Given instruction – Rewrite the lines between the one holding "pose: elev=43.1 azim=97.8" and the one holding "Dot at: (209, 422)", inclusive, renaming "pose" to "camera" and keeping everything else the same. Leave the pictures out.

Data lines –
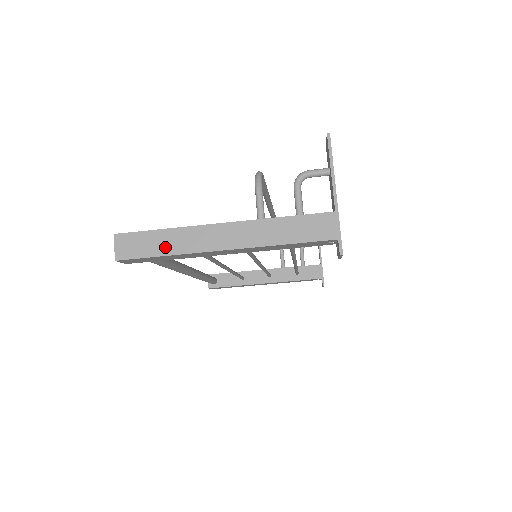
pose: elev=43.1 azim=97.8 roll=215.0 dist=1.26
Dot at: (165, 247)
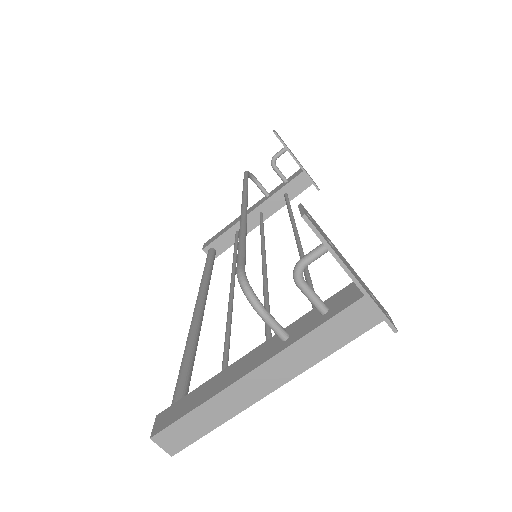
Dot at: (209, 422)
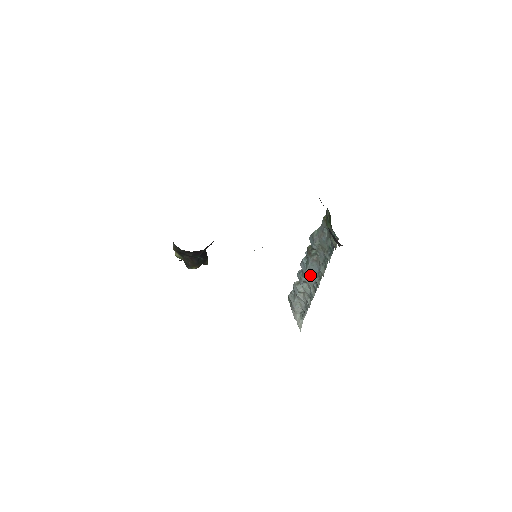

---

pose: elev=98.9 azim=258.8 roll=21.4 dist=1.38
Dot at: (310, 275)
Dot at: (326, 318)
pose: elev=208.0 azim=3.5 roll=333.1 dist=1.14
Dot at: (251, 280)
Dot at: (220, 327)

Task output –
camera: elev=43.1 azim=97.8 roll=215.0 dist=1.26
Dot at: (165, 247)
Dot at: (209, 422)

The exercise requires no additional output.